## pig的數(shù)據(jù)類型
###1:基本數(shù)據(jù)類型
?###2:復(fù)雜類型(map废岂、 tuple创倔、 bag)
? ??2.1 map: 是一種chararray 和數(shù)據(jù)元素之間的鍵值對映射畏纲。
? ? 2.2 tuple 是一定長的碗短,包含有序pig數(shù)據(jù)元素的集合裹赴。(一個tuple相當(dāng)于sql中的一行羡忘,而tuple的字段相當(dāng)于sql中的列睛低。)
? ??? ? ? ? ??tuple常量使用圓括號來指示tuple結(jié)構(gòu)案狠,使用逗號來劃分tuple中的字段。如(‘bob’,55)
? ? 2.3?bag:是一個無序的tuple集合钱雷,因為它無序骂铁,所以無法通過位置獲取bag中的tuple。?
? ??? ??? ??? ??bag常量是通過花括號進(jìn)行劃分的罩抗,bag中的tuple用逗號來分隔拉庵,如{(‘bob’,55),(‘sally’,52),(‘john’,25)}。
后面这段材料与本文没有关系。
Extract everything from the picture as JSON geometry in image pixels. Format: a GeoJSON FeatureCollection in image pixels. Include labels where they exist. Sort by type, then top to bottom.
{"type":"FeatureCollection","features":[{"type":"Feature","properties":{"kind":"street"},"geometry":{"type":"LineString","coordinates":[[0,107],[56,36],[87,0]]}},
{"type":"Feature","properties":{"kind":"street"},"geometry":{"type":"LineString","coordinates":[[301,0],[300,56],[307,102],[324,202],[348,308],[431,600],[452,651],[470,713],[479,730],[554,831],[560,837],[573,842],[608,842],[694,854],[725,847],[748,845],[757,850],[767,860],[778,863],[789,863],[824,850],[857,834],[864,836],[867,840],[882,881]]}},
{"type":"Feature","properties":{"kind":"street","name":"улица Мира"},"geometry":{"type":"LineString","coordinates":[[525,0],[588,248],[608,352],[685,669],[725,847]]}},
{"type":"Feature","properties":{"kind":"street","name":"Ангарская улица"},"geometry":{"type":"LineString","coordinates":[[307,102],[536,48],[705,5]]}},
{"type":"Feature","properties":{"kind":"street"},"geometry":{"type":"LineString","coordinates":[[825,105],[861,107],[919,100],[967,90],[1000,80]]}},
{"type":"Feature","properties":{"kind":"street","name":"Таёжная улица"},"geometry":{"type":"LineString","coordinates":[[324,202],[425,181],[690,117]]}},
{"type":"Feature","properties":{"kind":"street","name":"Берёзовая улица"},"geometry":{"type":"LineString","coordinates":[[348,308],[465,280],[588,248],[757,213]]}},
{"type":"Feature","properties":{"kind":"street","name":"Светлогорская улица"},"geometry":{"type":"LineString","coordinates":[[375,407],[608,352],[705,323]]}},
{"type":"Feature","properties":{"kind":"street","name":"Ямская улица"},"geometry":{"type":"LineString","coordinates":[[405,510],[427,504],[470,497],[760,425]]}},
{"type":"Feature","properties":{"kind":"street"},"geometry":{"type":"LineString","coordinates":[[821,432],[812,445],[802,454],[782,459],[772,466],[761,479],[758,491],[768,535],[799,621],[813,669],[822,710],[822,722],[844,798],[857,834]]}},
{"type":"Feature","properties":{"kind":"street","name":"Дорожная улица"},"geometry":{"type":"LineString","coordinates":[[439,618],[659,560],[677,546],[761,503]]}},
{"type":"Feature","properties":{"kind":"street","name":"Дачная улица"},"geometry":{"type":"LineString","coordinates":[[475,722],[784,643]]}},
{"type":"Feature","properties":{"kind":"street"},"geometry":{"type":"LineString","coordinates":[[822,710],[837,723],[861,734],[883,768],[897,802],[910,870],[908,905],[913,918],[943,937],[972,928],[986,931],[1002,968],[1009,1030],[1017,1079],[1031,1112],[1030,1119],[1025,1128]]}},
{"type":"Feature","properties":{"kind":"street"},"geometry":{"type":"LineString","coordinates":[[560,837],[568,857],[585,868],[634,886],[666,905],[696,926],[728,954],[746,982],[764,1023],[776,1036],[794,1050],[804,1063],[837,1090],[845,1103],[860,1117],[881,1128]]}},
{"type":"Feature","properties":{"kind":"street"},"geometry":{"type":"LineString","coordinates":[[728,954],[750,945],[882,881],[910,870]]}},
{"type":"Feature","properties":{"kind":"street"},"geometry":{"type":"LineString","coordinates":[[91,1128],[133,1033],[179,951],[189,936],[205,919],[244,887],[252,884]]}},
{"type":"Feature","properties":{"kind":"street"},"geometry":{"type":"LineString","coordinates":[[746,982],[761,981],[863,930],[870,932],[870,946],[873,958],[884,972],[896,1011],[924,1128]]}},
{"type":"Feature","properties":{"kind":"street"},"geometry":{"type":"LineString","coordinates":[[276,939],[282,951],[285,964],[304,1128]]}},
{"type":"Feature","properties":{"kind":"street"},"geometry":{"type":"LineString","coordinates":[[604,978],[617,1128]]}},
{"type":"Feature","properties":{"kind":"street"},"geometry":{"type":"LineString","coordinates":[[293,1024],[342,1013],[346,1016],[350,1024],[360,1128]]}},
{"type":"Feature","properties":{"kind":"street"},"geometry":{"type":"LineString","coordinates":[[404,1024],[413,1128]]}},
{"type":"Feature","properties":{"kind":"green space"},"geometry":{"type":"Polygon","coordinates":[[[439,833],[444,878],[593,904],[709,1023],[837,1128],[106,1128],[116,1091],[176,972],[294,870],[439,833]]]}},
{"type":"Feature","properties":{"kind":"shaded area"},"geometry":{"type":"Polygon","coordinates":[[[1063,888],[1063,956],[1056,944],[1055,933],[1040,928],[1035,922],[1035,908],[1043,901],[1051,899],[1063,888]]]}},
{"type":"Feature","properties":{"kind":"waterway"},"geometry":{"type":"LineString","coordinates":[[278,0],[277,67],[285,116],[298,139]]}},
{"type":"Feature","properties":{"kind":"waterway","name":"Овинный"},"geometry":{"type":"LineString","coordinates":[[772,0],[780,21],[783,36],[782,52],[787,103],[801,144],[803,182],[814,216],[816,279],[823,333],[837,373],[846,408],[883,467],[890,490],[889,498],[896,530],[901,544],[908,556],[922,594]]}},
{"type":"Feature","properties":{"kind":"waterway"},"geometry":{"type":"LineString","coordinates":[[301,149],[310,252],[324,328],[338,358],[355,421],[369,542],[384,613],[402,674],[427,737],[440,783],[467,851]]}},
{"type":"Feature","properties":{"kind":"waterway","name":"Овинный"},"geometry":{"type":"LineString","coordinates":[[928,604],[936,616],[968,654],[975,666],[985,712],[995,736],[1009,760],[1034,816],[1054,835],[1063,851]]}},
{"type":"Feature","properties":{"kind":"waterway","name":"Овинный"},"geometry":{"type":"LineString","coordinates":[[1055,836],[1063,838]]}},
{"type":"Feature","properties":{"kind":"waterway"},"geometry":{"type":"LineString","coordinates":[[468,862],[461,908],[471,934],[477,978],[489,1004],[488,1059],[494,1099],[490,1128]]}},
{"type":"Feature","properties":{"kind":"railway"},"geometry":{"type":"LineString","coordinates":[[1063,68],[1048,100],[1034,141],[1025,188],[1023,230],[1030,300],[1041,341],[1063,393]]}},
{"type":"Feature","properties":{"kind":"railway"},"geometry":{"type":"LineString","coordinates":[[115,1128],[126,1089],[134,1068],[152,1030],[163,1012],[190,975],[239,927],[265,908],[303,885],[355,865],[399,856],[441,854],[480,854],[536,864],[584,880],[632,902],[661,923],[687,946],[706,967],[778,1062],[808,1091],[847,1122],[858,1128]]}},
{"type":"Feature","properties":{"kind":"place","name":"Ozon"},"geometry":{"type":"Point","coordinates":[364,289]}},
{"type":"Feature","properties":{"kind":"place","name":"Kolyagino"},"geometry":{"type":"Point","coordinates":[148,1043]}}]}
? ###3 pig 與 數(shù)據(jù)庫表的對比
3.1 關(guān)系(relation)--> 表 ?:一個關(guān)系是一個包
3.2 ?包(bag)--> ? ? ? ? ? ?: 一個bag是一個tuple的集合套蒂,bag使用的是{}
3.3 ?元組( tuple)--> 行 ? ? ? ?:并不要求每一個“元組”都含有相同數(shù)量的字段钞支,并且也不會要求各“元組”中在相同位置處的字段具有相同的數(shù)據(jù)類型(太隨意了,是吧操刀?)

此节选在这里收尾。